Вообще-то я давно уже перестал комплексовать по поводу своей внешности. Во-первых, она меня вполне устраивала, во-вторых, я разработал некую теорию, которую небезуспешно пропагандировал среди однокурсников. «Нас с детства убеждали, что в здоровом теле — здоровый дух, — вещал я. — На самом деле сила физическая не всегда соответствует сильному духу. Скорее наоборот. Часто сильные люди настолько много времени отдают своему физическому совершенству, что становятся в итоге абсолютно бездушны. История знает тысячи примеров, когда великаны становились предателями и трусами, а физически неразвитые люди совершали подвиги, возносящие их на вершину человеческого духа». Парни на мои сентенции обычно внимания не обращали, девицы же слушали с неизменным вниманием, находя в моих монологах даже нечто вольтерьянское. Выслушав, шли все же танцевать со стройными, мускулистыми и высокими однокурсниками, которые в нашем училище преобладали. Я же в такие моменты брал в руки гитару и, старясь придать голосу как можно больше сарказма, напевал входящего в то время в моду барда Тимура Шагова:
Через пару недель, в пятницу утром, собираясь на занятия, я небрежным тоном спросил родителей:
— Как вы посмотрите, если завтра я приглашу к нам на обед одну девушку?

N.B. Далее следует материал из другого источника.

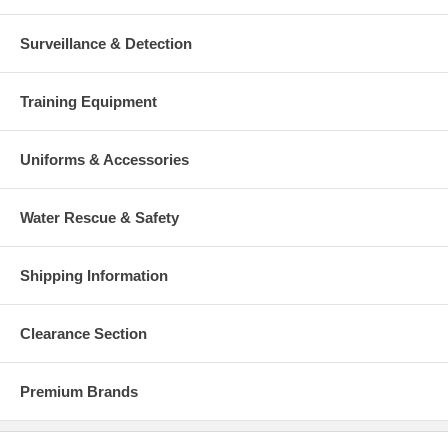
Surveillance & Detection
Training Equipment
Uniforms & Accessories
Water Rescue & Safety
Shipping Information
Clearance Section
Premium Brands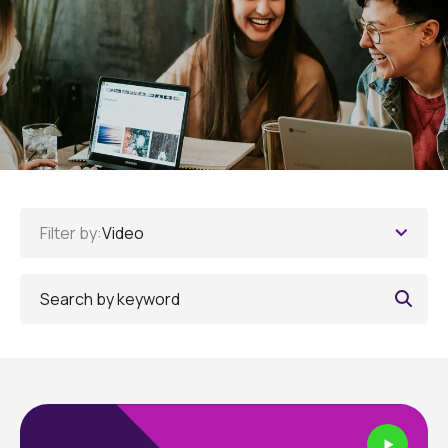
Filter by:
Video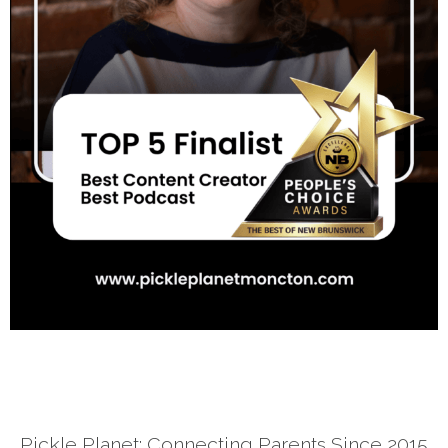
Pickle Planet: Connecting Parents Since 2015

Мама застыла с недомытой тарелкой в руках, а отец ни с того ни с сего брякнул:
— Надо бы шампанского купить.
— Послушайте! — взмолился я. Не надо ничего особенного, Это просто моя сокурсница, мы пообедаем, и все. И не вздумайте родню созывать и смотрины устраивать. Жениться я не собираюсь.
— Очень жаль, — пробурчал отец. — Если нам не удается, может, хотя бы жена из тебя сделала человека, отвечающего за свои поступки.
Во время обеда Оля покорила моих предков простотой и каким-то совершенно искрящимся обаянием. А когда она чуть не силой заставила маму остаться после обеда за столом: «Отдохните, Римма Юрьевна, вы и так сегодня нахлопотались, я сама посуду вымою, а к чаю я чудный тортик принесла», то они были сражены окончательно.
Надо сказать, что к моему выбору профессии родители отнеслись по-разному. Отец, как и большинство в этой стране, хлебнул из горькой чаши репрессий полной мерой. Сын расстрелянного в тридцать седьмом «врага народа», этот восьмилетний ребенок, не закончив четвертого класса, пошел работать, кормил мать и двух только что родившихся сестренок-близняшек. В эвакуацию они во время войны не поехали, его мать сильно болела, дороги могла не вынести. Двенадцатилетним мальчишкой, вместе с другими огольцами он по ночам тушил на крышах Москвы «зажигалки», сбрасываемые с фашистских самолетов, днем работал на заводе, где протрубил потом до самой пенсии. Всю жизнь мой папа считал, что если в доме есть лук и хлеб, то голод семье не грозит. И когда я оставлял на тарелке недоеденный кусок, морщился, как от зубной боли. А о том, чтобы выбросить зачерствевший хлеб, и речи быть не могло.